What would really help is if the IronPort spam filtering would pick up the phishing (using google docs) e-mails that are getting through the incoming filters.

Thanks for the input, really appreciate it.

Andreas Mueller · ‎02-11-2013

Jason,

that is correct indeed, 452 is basically your friendly hotline bot stating "All lines are busy right now, please try again later";-)

Regards,

Andreas

rajett · ‎03-12-2013

There is a white paper on the public Cisco.com web site that covers using multiple features on the ESA to combat the problem of phishing and oubound spam from compromised accounts getting you on blacklists.
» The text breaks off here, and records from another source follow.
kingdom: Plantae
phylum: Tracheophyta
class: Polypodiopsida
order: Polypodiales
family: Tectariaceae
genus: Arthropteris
http://www.cisco.com/en/US/prod/collateral/vpndevc/ps10128/ps10154/whitepaper_C11-720311.pdf

It walks you through these features, most notably Outbreak Filters and Rate Limit Per Mail From. Outbreak Filters will help with catching these inbound messages and Rate Limit Per Mail From will stop excessive senders such as bots. Use Administrative Alerts to have the ESA send an alert message when the rate limits are hit so you know immediately when there is a problem.

Thanks,

Raymond Jett

Technical Marketing Engineer

Cisco Email Security Products

Jason Meyer · ‎03-15-2013

Awesome White Paper, thank you for sharing the link...

rajett · ‎03-15-2013

Thanks! Glad you like it.

I originally wrote it as an internal lab guide to train our field sales engineers and thought it would be helpful as a customer facing white paper.

Raymond

Jason Meyer · ‎03-15-2013

As a side note, does anyone know when the "Rate Limit per Mail-From" feature was added? Again, really appreciate the White Paper and the other comments...

rajett · ‎03-15-2013

It was added in AsyncOS 7.6.x for Email.